TEMPO.CO, Jakarta - Managing Director Dana Moneter Internasional (IMF) Christine Lagarde mengatakan Indonesia dan Asia saat ini menghadapi empat tantangan yang meliputi inovasi, integrasi, infrastruktur, dan inklusifitas.
Pembangunan Asia pada masa depan, menurut Lagarde, menyajikan serangkaian masalah yang kompleks. Sektor keuangan sangat memainkan peranan penting dalam serangkaian masalah tersebut.
Tantangan pertama adalah terkait dengan inovasi. Sektor keuangan Asia, Lagarde menjelaskan, sudah mendukung tingkat pertumbuhan yang tinggi dan telah diubah oleh peningkatan pesat di kawasan Asia. Namun peningkatan sektor keuangan perlu mencontoh manufaktur Asia yang terus-menerus berkembang ke arah nilai tambah produk yang lebih tinggi dan biaya yang lebih efektif.
Lagarde menekankan sistem keuangan harus diperdalam untuk melindungi volatilitas. “Ini juga berarti waspada untuk sumber-sumber baru resiko sistemik seperti shadow banking,” kata Lagarde di Bank Indonesia, Rabu, 2 September 2015.
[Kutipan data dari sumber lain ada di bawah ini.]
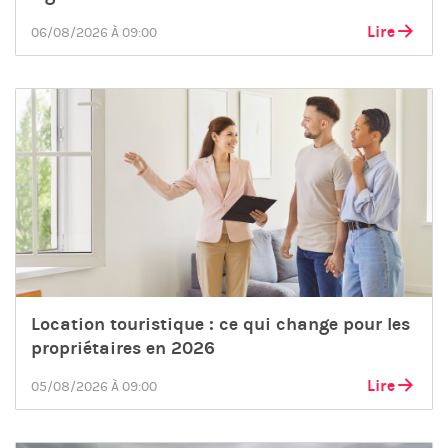
Lire
06/08/2026 À 09:00
Location touristique : ce qui change pour les
propriétaires en 2026
Lire
05/08/2026 À 09:00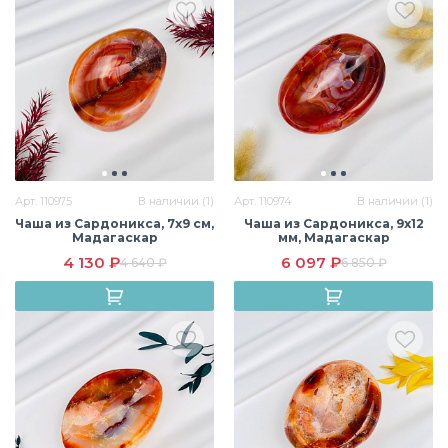
Арт. 110975
В наличии (1)
Арт. 110974
В наличии (1)
Чаша из Сардоникса, 7х9 см,
Чаша из Сардоникса, 9х12
Мадагаскар
мм, Мадагаскар
4 130 ₽
6 097 ₽
4 640 ₽
6 850 ₽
Kedua, adalah soal integrasi. Ia mengatakan Asia telah membuat langkah besar dalam menciptakan hubungan perdagangan regional yang telah memacu vitalitas ekonomi. Wilayah ini telah menempatkan dirinya di tengah rantai nilai global. Sekarang waktunya untuk menyuntikkan vitalitas yang sama ke dalam hubungan keuangan daerah. Hal ini dilakukan untuk mengatasi warisan pasar terfragmentasi dan membangun lebih sinergi antar lembaga keuangan dan pasar modal.
Integrasi keuangan yang lebih besar dapat menciptakan pasar modal yang lebih besar dan lebih likuid yang mengurangi biaya modal. Hal ini dapat memajukan perdagangan intra-regional. Masyarakat Ekonomi ASEAN yang diusulkan merupakan langkah penting dengan panggilan untuk peraturan harmonis dan koordinasi kebijakan yang lebih besar.
Selanjutnya, menurut Lagarde, adalah tantangan dalam sektor infrastruktur. Lagarde menyebut ini adalah kunci untuk masa depan Asia. Untuk ekonomi perbatasan, perbaikan jalan, kereta api, dan pelabuhan, dan pasokan baru dari air dan listrik akan membangun blok pembangunan.
Untuk pasar negara berkembang, kota layak huni dengan transportasi umum yang layak dan jaringan teknologi informasi canggih dapat membantu menghindari middle income trap.
Bank Pembangunan Asia memperkirakan bahwa kebutuhan infrastruktur di Asia akan mencapai US$ 8,3 triliun selama dekade berikutnya. “Hal ini memerlukan dana pemerintah yang cukup besar, sehingga langkah pertama adalah lebih dan lebih baik targetkan investasi publik,” kata Lagarde.
Dengan kata lain, menurut dia, belanja infrastruktur yang efisien akan memperkuat fiskal kebijakan. “IMF dapat membantu dengan perencanaan yang matang, kontrol pengeluaran yang efektif, dan peningkatan mobilisasi penerimaan pajak,” kata Lagarde.
Namun, Lagarde mengatakan, uang dari anggaran pemerintah saja tak cukup. Infrastruktur juga membutuhkan pasar modal untuk menyediakan sumber-sumber baru dari swasta.
Investasi swasta ini tidak berlaku untuk infrastruktur saja. Maka, harus dibangun di atas dasar lingkungan bisnis yang menarik. Itu berarti pemerintahan harus merancang dengan baik dan transparan peraturan ditingkatkan dan intoleransi korupsi.
“Hal ini dapat memperkuat harapan bahwa risiko dan pengembalian akan dapat mencapai keseimbangan yang tepat,” kata dia.
Terakhir, adalah tantangan untuk inklusifitas. Lagarde mengatakan hampir 350 juta orang Asia masih hidup dalam kemiskinan. Kebanyakan tidak memiliki rekening bank. Banyak perusahaan mengalami kesulitan mengakses pinjaman bank dan modal investasi. Banyak yang hidup di pasar negara berkembang, tetapi bukan bagian dari kemakmuran itu.
“Inklusi keuangan tidak hanya soal produk atau peraturan,” kata dia. Namun, dapat meningkatkan mata pencaharian dan mengurangi kemiskinan.
Inklusifitas, Lagarde menambahkan, adalah penyediaan layanan dan penciptaan kesempatan. Rendahnya tingkat inklusi keuangan di banyak negara merupakan hambatan bagi kesuksesan Asia.